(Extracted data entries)

== Segment start ==

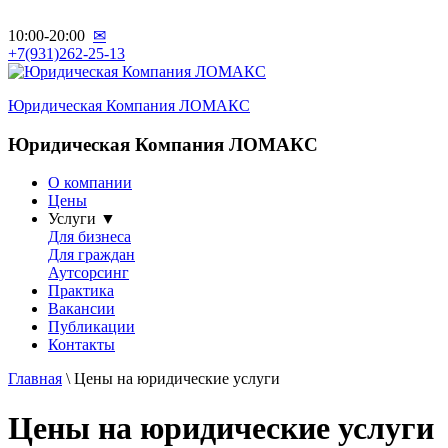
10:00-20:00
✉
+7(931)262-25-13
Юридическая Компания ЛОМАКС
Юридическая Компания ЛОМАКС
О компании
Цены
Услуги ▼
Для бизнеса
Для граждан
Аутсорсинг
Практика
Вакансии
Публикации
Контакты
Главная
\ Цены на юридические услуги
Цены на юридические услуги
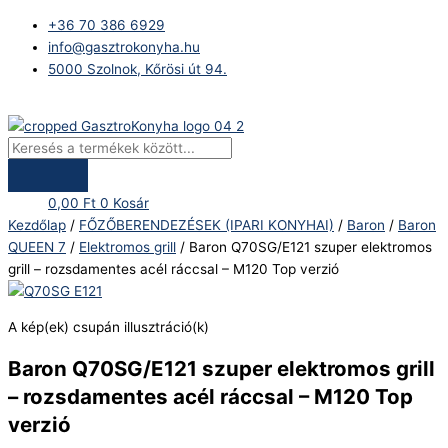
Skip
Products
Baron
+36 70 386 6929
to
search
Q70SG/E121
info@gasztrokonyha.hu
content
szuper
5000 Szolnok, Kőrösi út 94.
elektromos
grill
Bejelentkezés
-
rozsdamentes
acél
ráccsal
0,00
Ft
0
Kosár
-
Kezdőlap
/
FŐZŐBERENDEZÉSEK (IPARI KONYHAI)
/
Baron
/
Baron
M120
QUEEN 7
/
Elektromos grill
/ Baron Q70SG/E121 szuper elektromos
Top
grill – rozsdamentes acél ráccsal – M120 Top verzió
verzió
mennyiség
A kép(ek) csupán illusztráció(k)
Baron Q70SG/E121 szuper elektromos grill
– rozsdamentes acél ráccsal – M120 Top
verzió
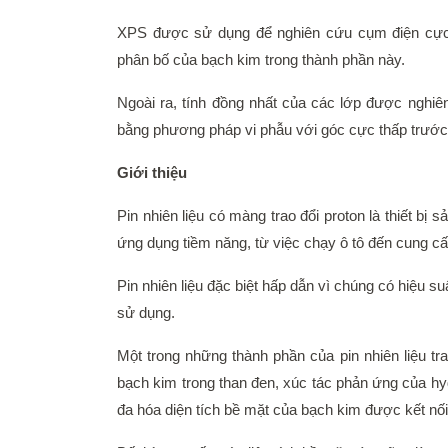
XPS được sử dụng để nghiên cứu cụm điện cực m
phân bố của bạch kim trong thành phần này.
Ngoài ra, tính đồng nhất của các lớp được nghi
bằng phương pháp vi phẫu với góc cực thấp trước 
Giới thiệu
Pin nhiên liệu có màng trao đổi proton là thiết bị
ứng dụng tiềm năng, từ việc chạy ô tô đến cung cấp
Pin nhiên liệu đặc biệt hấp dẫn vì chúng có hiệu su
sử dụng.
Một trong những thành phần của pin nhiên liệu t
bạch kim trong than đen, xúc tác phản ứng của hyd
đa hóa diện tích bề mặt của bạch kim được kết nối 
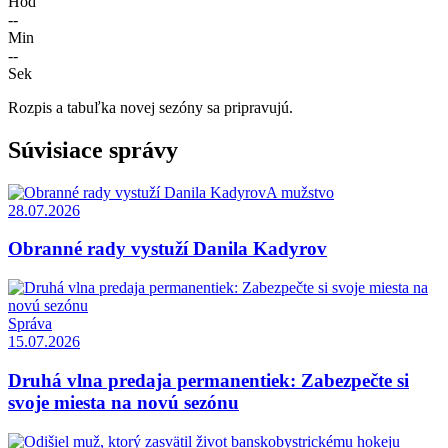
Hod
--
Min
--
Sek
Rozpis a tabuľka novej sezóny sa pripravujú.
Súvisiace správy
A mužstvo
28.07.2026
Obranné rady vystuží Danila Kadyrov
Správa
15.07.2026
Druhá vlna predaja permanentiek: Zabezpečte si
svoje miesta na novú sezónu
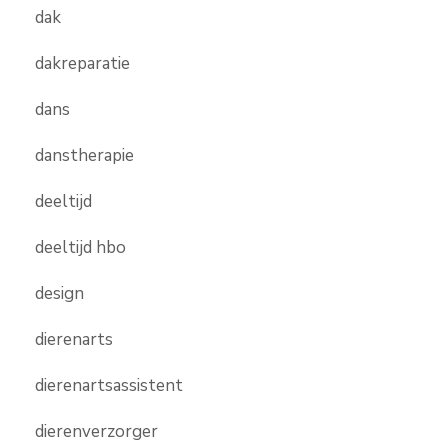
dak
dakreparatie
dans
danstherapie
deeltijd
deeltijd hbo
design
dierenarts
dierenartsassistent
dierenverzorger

== Segment end ==

What the exercise asks:
Skip the images and restate each record above word for word.

Exercise answer:
10:00-20:00
✉
+7(931)262-25-13
Юридическая Компания ЛОМАКС
Юридическая Компания ЛОМАКС
О компании
Цены
Услуги ▼
Для бизнеса
Для граждан
Аутсорсинг
Практика
Вакансии
Публикации
Контакты
Главная
\ Цены на юридические услуги
Цены на юридические услуги
Skip
Products
Baron
+36 70 386 6929
to
search
Q70SG/E121
info@gasztrokonyha.hu
content
szuper
5000 Szolnok, Kőrösi út 94.
elektromos
grill
Bejelentkezés
-
rozsdamentes
acél
ráccsal
0,00
Ft
0
Kosár
-
Kezdőlap
/
FŐZŐBERENDEZÉSEK (IPARI KONYHAI)
/
Baron
/
Baron
M120
QUEEN 7
/
Elektromos grill
/ Baron Q70SG/E121 szuper elektromos
Top
grill – rozsdamentes acél ráccsal – M120 Top verzió
verzió
mennyiség
A kép(ek) csupán illusztráció(k)
Baron Q70SG/E121 szuper elektromos grill
– rozsdamentes acél ráccsal – M120 Top
verzió
XPS được sử dụng để nghiên cứu cụm điện cực m
phân bố của bạch kim trong thành phần này.
Ngoài ra, tính đồng nhất của các lớp được nghi
bằng phương pháp vi phẫu với góc cực thấp trước 
Giới thiệu
Pin nhiên liệu có màng trao đổi proton là thiết bị
ứng dụng tiềm năng, từ việc chạy ô tô đến cung cấp
Pin nhiên liệu đặc biệt hấp dẫn vì chúng có hiệu su
sử dụng.
Một trong những thành phần của pin nhiên liệu t
bạch kim trong than đen, xúc tác phản ứng của hyd
đa hóa diện tích bề mặt của bạch kim được kết nối 
Hod
--
Min
--
Sek
Rozpis a tabuľka novej sezóny sa pripravujú.
Súvisiace správy
A mužstvo
28.07.2026
Obranné rady vystuží Danila Kadyrov
Správa
15.07.2026
Druhá vlna predaja permanentiek: Zabezpečte si
svoje miesta na novú sezónu
dak
dakreparatie
dans
danstherapie
deeltijd
deeltijd hbo
design
dierenarts
dierenartsassistent
dierenverzorger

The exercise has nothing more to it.